I have had a lot of conversations, with agile people and not, around the topic of measuring success of an agile team. I have heard all sorts of metrics thrown around, from velocity, throughput, number of bugs or lack thereof, and so on.

The fact is that those metrics are completely useless, let me tell you why.

Imagine that your team in a period of 3 months has increased its velocity from 24 to 48. What does that mean? Some people will tell you they are 100% better or even 100% more successful!

I say that they are 100% better at delivering stories (assuming they didn’t game the metrics)

More than likely they work in an organisation that measure success based on the old Budget-Time-Scope paradigm.

Unfortunately in your search for speed you are sub-optimising your system and not achieving the real goal of your company.

buildeverythingandpray
A team that bases success on the Budget/Time/Scope triangle I call it BuildEverythingFastAndPray)

What is a successful team?

A team is successful if they help the organisation they serve be successful, regardless of how many story points they deliver.

Let me tell you what a successful team measures.

A successful team measures business outcomes. What are business outcomes? Let me give you some examples:

1) x% increase week to week on downloads of your mobile app
2) y% increase in signups month to month
3) z% reduction of customer support calls month to month

or any similar outcome depending on your context where x,y,z>0

Why?

Because an organisation that obtains those outcomes is normally successful.

Even more importantly, the team will continuously monitor how their actions affect the business outcome metrics they have set to achieve so that they might decide to:

  1. Stop writing that feature, we have obtained the result and any further bell and whistle wont give us ROI
  2. Do more of this, the metrics are going in the right direction but not as expected
  3. Stop doing this and do something else, this feature is not producing the results we were expecting
  4. Ah, look at what the customer is doing instead of doing what we thought he would do! Let’s help them do it in an easier way…

 

 

buildmeasurelearn.jpg
Build Measure Learn

Now compare this to delivering all the 1 zillion stories in the fixed scope at the velocity of 48 per sprint.

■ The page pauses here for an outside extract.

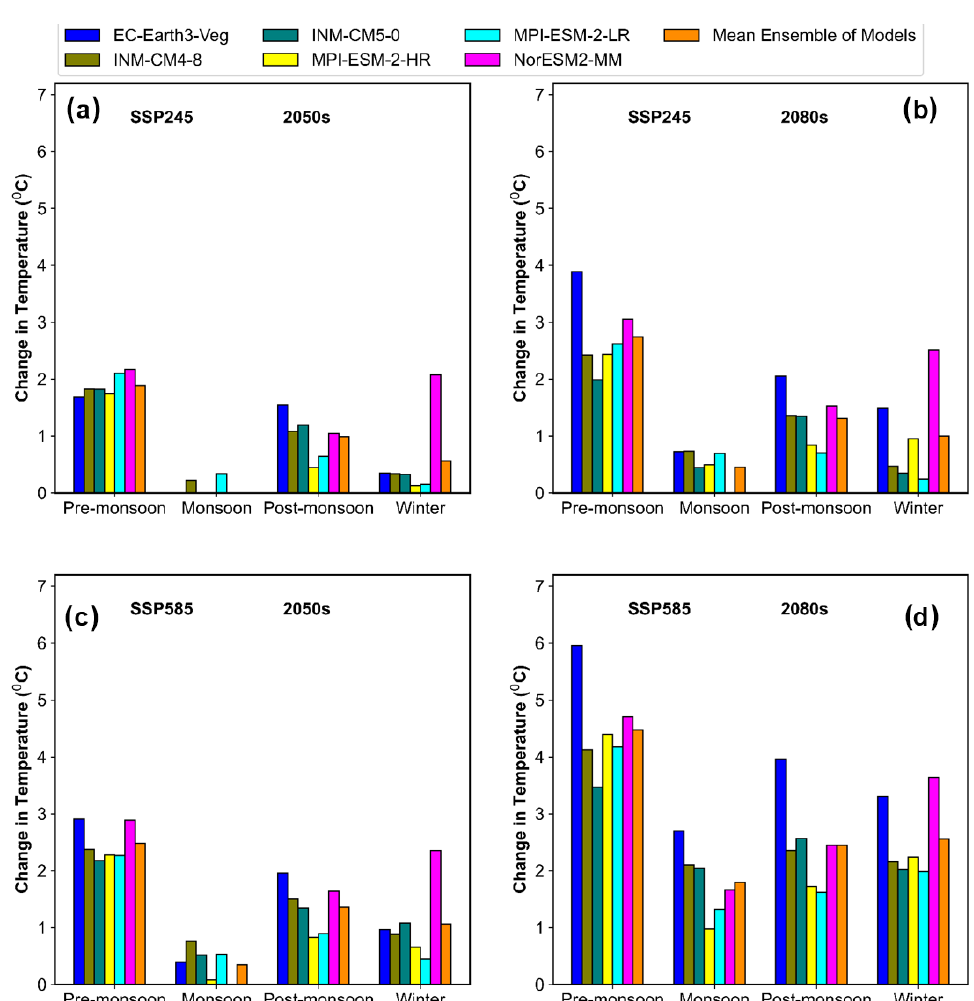
Figure 14. Projected change in the mean seasonal maximum temperature ( T max ) in the sub-basin using different CMIP6 GCMs under the SSP245 and SSP585 scenarios in the (a, c) 2050s and (b, d)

What’s a successful team for you?

 

5 thoughts on “Ultimate guide to use metrics to distract your teams and destroy your company

  1. You make two points that I’m big fan of:
    First focusing on delivering business value. When we focus on delivering business value, especially if we use smaller stories we find that more than a half of our stories bring little or not value.
    Second we need to work with the use to move away from delivering solutions to yesterday’s problem to delivering solutions for tomorrow problems.

  2. Excellent article Augusto – this is what we see today, agile teams continuously improving(velocity, DoD, burn downs, planning and so on)

    But – where’s the focus on improvements for the customers? and for the company? A customer doesn’t care if we work agile, our velocity,… – as long as our work procedures do not provide earlier deliveries in better quality.

    I think currently there’s often an internal view of “being agile”, trying to apply Scrum, Kanban correctly, partially almost dogmatic. But an agile company focuses on quick solutions that reliably work – in the perspective and judgement of the customer. An improved customer experience, with agile approaches as a “tool”, that’s the name of the game. That is probably the more difficult thing behind an agile transformation.
    That’s why one probably needs more an agile culture – if this is set up with Scrum and its predefined roles, or Kanban or whatever else is 2nd priority, 1st is to have more satisfied customers – since these will come back.